(Input data Opens)

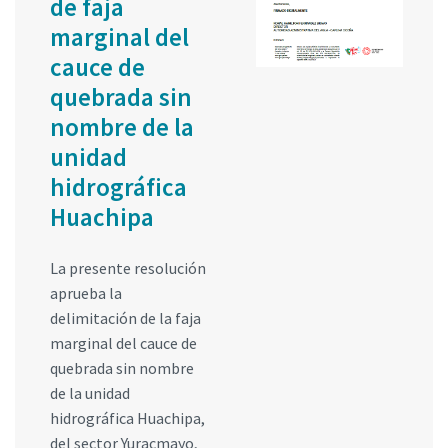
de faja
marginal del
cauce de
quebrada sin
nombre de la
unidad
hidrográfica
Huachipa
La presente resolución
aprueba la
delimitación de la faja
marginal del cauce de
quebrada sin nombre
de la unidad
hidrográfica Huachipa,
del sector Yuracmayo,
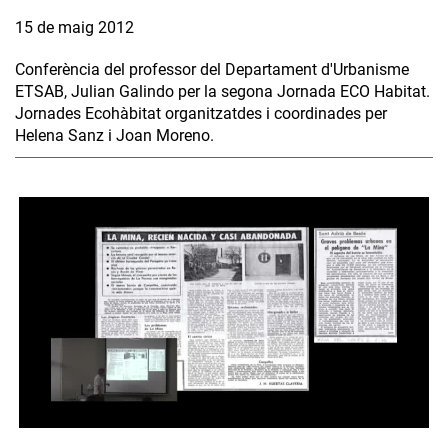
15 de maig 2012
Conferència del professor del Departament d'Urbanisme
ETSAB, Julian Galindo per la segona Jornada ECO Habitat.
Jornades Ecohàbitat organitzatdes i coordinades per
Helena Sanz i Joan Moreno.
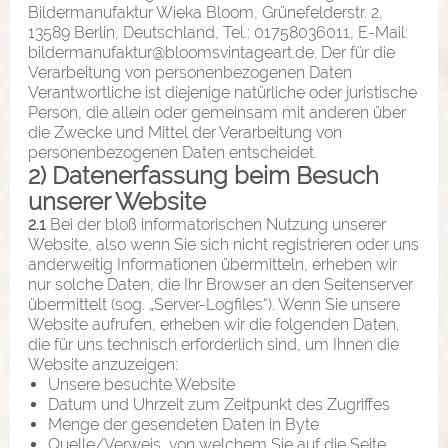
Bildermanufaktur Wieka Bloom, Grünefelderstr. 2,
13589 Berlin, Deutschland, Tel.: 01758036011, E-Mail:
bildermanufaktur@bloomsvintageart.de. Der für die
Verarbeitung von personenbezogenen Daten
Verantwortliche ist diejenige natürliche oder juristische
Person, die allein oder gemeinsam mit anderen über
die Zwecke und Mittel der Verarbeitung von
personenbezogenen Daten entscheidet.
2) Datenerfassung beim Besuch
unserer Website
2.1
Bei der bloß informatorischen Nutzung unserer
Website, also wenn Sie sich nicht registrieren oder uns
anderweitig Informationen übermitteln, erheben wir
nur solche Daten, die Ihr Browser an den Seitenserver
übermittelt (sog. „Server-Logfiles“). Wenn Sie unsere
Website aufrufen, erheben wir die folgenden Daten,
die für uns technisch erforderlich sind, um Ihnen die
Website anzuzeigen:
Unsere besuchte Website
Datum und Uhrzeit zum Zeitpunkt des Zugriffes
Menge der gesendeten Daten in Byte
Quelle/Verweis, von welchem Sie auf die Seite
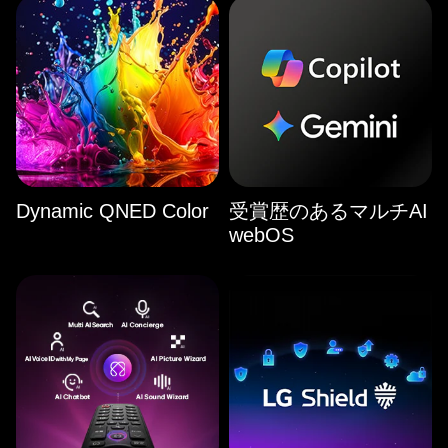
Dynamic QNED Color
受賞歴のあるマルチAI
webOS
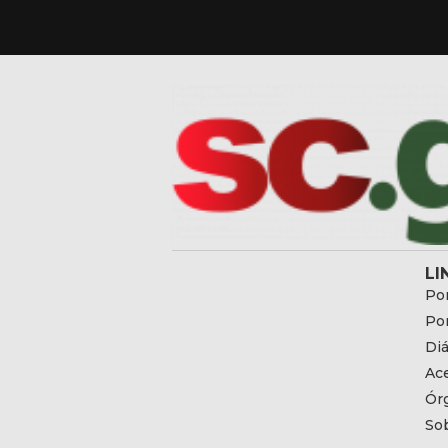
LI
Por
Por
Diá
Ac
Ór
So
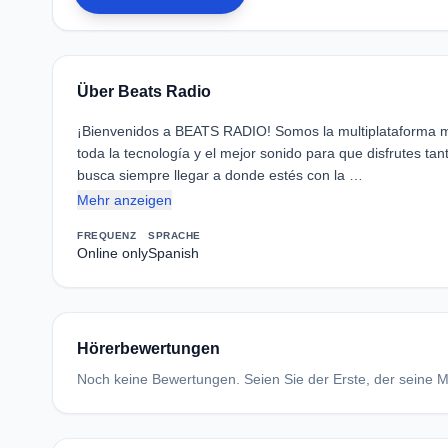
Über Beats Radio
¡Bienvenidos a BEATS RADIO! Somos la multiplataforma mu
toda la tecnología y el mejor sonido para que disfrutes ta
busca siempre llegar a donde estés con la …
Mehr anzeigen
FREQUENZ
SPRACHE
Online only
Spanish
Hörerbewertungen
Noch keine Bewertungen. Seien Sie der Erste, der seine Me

(Input data Closes)

_Exercise instructions_
The entries above, without their pictures, should be written out exactly.

_Exercise result_
de faja
marginal del
cauce de
quebrada sin
nombre de la
unidad
hidrográfica
Huachipa
La presente resolución
aprueba la
delimitación de la faja
marginal del cauce de
quebrada sin nombre
de la unidad
hidrográfica Huachipa,
del sector Yuracmayo,
15 de maig 2012
Conferència del professor del Departament d'Urbanisme
ETSAB, Julian Galindo per la segona Jornada ECO Habitat.
Jornades Ecohàbitat organitzatdes i coordinades per
Helena Sanz i Joan Moreno.
Bildermanufaktur Wieka Bloom, Grünefelderstr. 2,
13589 Berlin, Deutschland, Tel.: 01758036011, E-Mail:
bildermanufaktur@bloomsvintageart.de. Der für die
Verarbeitung von personenbezogenen Daten
Verantwortliche ist diejenige natürliche oder juristische
Person, die allein oder gemeinsam mit anderen über
die Zwecke und Mittel der Verarbeitung von
personenbezogenen Daten entscheidet.
2) Datenerfassung beim Besuch
unserer Website
2.1
Bei der bloß informatorischen Nutzung unserer
Website, also wenn Sie sich nicht registrieren oder uns
anderweitig Informationen übermitteln, erheben wir
nur solche Daten, die Ihr Browser an den Seitenserver
übermittelt (sog. „Server-Logfiles“). Wenn Sie unsere
Website aufrufen, erheben wir die folgenden Daten,
die für uns technisch erforderlich sind, um Ihnen die
Website anzuzeigen:
Unsere besuchte Website
Datum und Uhrzeit zum Zeitpunkt des Zugriffes
Menge der gesendeten Daten in Byte
Quelle/Verweis, von welchem Sie auf die Seite
Dynamic QNED Color
受賞歴のあるマルチAI
webOS
LI
Por
Por
Diá
Ac
Ór
So
Über Beats Radio
¡Bienvenidos a BEATS RADIO! Somos la multiplataforma mu
toda la tecnología y el mejor sonido para que disfrutes ta
busca siempre llegar a donde estés con la …
Mehr anzeigen
FREQUENZ
SPRACHE
Online only
Spanish
Hörerbewertungen
Noch keine Bewertungen. Seien Sie der Erste, der seine Me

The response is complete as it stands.